Bail mobilité : le bail de 1 à 10 mois proposé par Emmanuel Macron

Bail mobilité : le bail de 1 à 10 mois proposé par Emmanuel Macron La création du nouveau contrat de location devrait permettre de faciliter l'accès aux logements aux actifs en formation, période d'essai, stage ou encore CDD.

La création d'un bail mobilité figurait en bonne place des promesses de campagne du candidat d'En Marche à l'élection présidentielle. Chose promise, chose due. Le nouveau contrat de location, qui viendra s'ajouter aux deux qui existent déjà (le "bail Méhaignerie" de trois ou six ans pour des locaux loués vides et le bail d'un an pour les locations meublées), sera inscrit dans le projet de loi "Habitat, mobilité, logement", qui sera soumis au vote des parlementaires à l'automne. Il ne s'agira toutefois pas d'un bail de 3 mois, comme le bruit avait pu circuler, ni même d'un bail de 1 à 8 mois, comme il en avait été question, mais de 1 à 10 mois, a-t-on appris ce mercredi 20 septembre lors de la présentation de la feuille de route du gouvernement. Il sera non renouvelable et s'adressera à un public bien précis : les actifs en mobilité professionnelle temporaire (formation, période d'essai, stage) et aux salariés en CDD.

Ce nouveau contrat serait soumis aux mêmes protections réglementaires que le bail étudiant, précisait déjà le président de la République dans son programme électoral. Sans dépôt de garantie, il devrait être déployé dans certaines zones tendues, où les propriétaires bailleurs, pour des questions de rentabilité, se tournent de plus en plus vers la location saisonnière, aux dépends des aspirants locataires à la recherche d'une résidence principale. Une nouvelle épine dans le pied des locataires visés à qui, déjà, propriétaires et agences demandent de fournir un contrat de travail dont la durée couvre la durée du bail, soit au moins un an dans le cadre de la location meublée et trois ans pour les logements loués vides. Les loyers impayés seront pris en charge par le dispositif Visale. L'organisme Action logement (anciennement 1% logement) couvrira en effet ce risque dans la limite de 1 500 euros de loyer à Paris et de 1 300 euros ailleurs sur le territoire.

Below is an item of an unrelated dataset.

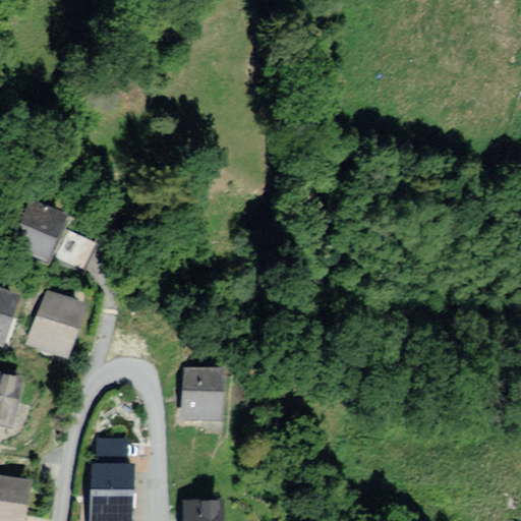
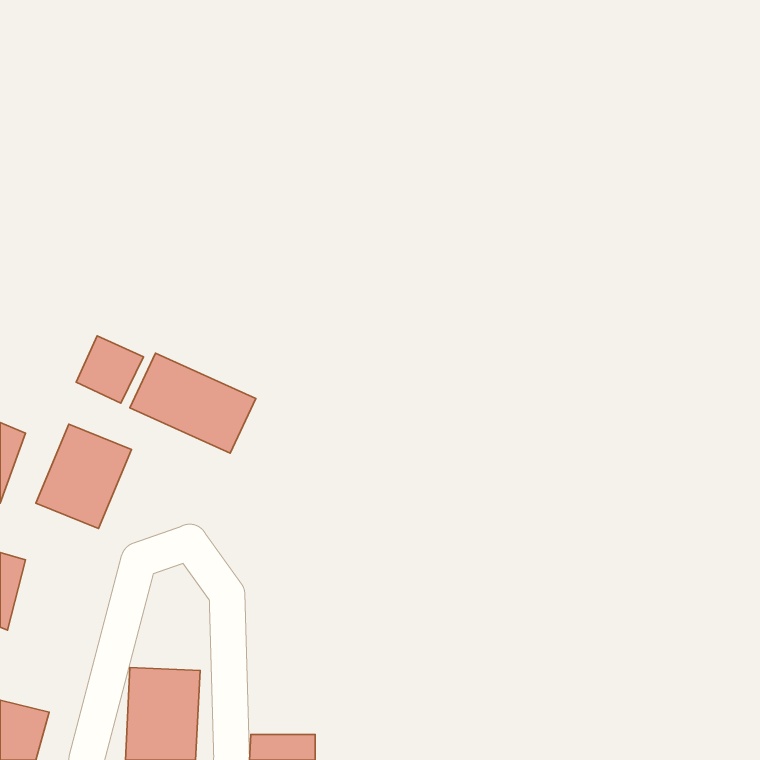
building: [10,199,67,260] -> none
building: none -> [130,353,256,453]
building: [174,365,219,425] -> none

A l'annonce de sa création à l'été 2017, le projet de bail mobilité n'a pas emballé tous les acteurs du logement, loin s'en faut. Florent Guéguen, directeur de la Fédération des acteurs de la solidarité, par exemple, y voyait un risque de remise en cause des protections du locataire, notamment du droit de ce dernier à un bail de longue durée et à son renouvellement, sauf motif sérieux et légitime. Il aurait préféré à ce nouveau bail, avait-il alors déclaré, la suppression de la caution ou de l'exigence d'un contrat de travail à durée indéterminée, qui constituent selon lui les vrais freins de l'accès au logement pour ces locataires précaires.